Any products that don’t work, they should be dropped completely. The only way you know what works is by testing.

“In terms of when you dose your cattle, I would advise not to dose and move the cattle to a new pasture straight after.

“If you treat all the animals in the herd and move them to clean pasture where there are very few worms present, you will have very little refugia.

“Basically, if you move cattle to new pasture after dosing, most of the worms that you have treated against will have been exposed to the drug and any that have survived will be resistant and will eventually be shed onto the new pasture.

“So for products that have no persistent activity, cattle should be left on the old pasture that they were grazing for up to a week and then you can move them on to a new field.”

Derrypatrick Herd

Speaking about the worms that are a cause for concern at this stage of the season, Orla explained: “The two major parasites at this time of the year that would be of concern are lungworm and the gut worm.
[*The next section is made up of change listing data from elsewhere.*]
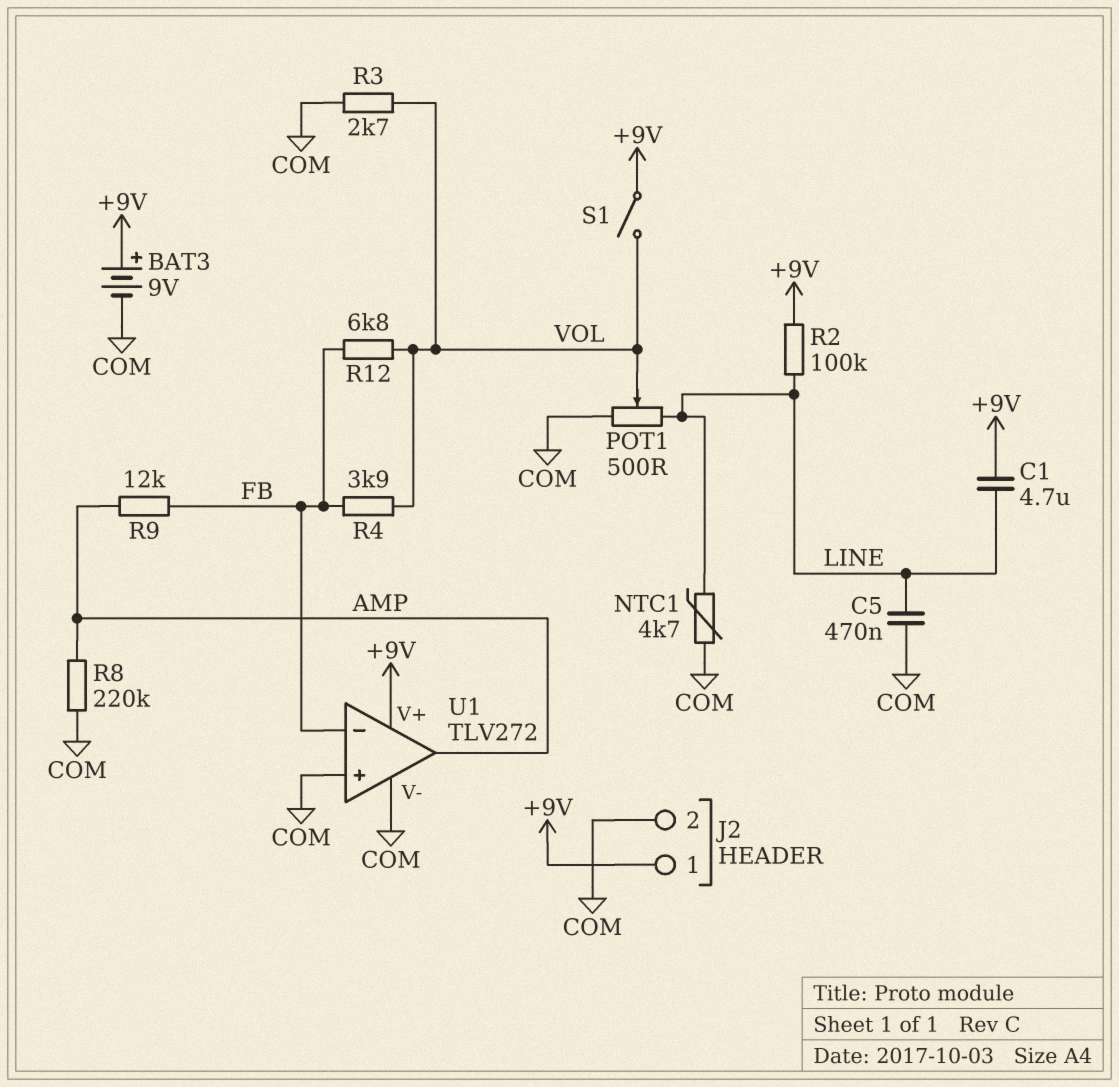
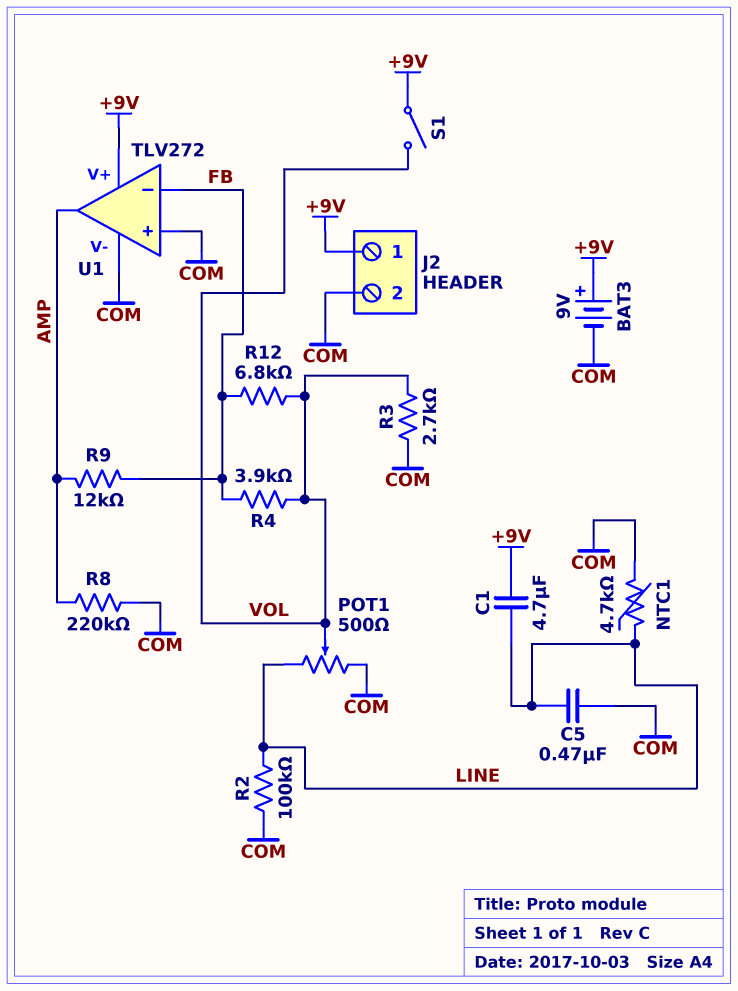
R2: 100k (+9V, LINE) -> 100k (COM, LINE)

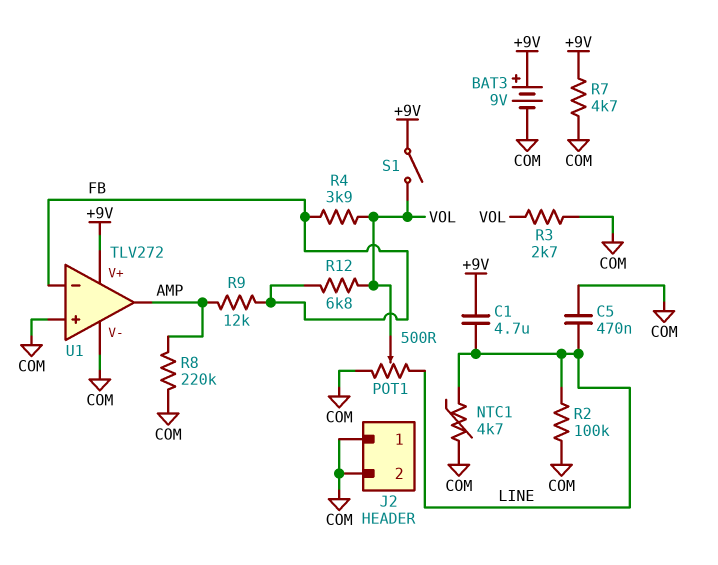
J2 pin 1: +9V -> COM
R7: none -> 4.7k (+9V, COM)

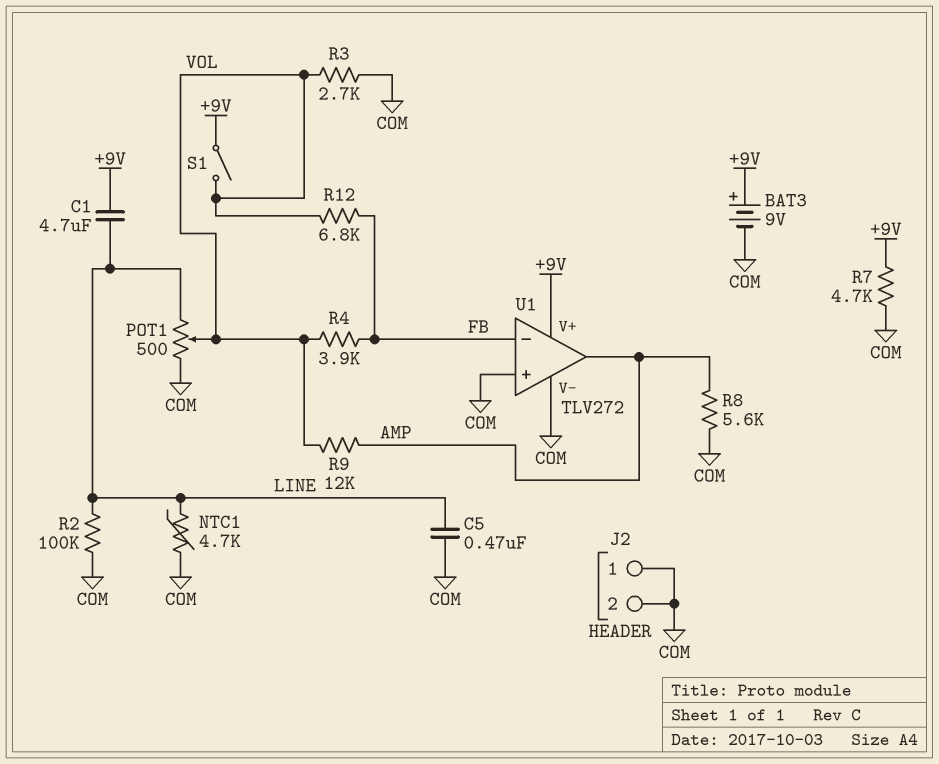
R8: 220k (AMP, COM) -> 5.6k (AMP, COM)
R9: 12k (AMP, FB) -> 12k (AMP, VOL)

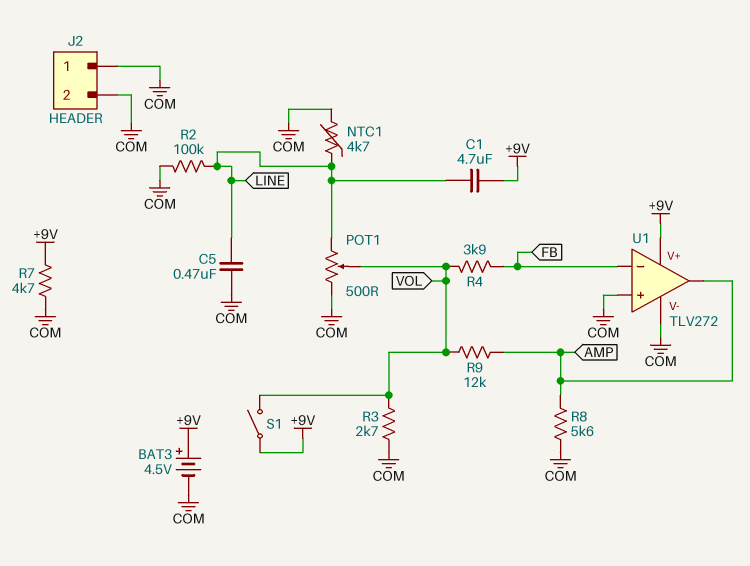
BAT3: 9V (plus +9V, minus COM) -> 4.5V (plus +9V, minus COM)
R12: 6.8k (FB, VOL) -> none

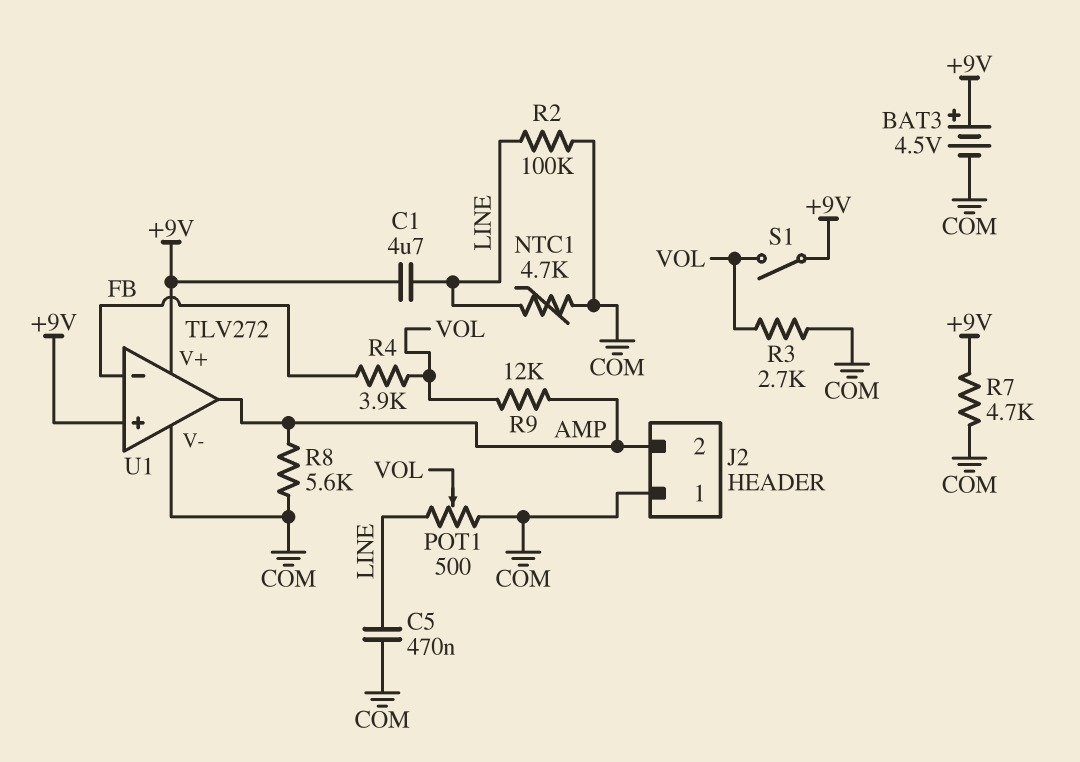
J2 pin 2: COM -> AMP
U1 pin in+: COM -> +9V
This year we had a very dry spring, so when you get prolonged periods of dry weather the worm burden tends to stay low.

“The larval stage of these parasites migrate and move in water, so when you get a dry spell they can’t migrate out of the dung or move up the grass where they can be ingested by the animals.

However, after you get rain, you will probably see that the larval burden will go up after about two weeks; you won’t see it in the faecal sample until about three or four weeks later.

“What we found this year in the Derrypatrick Herd, in terms of the gut worm count, it has been low and it has stayed low. It is only when you get close to weaning, when grass intake is high, that gut worms tend to be a problem.

“On the other hand, lungworm can be much more unpredictable. Three weeks ago, we treated for lungworm based on clinical signs,” Orla pointed out.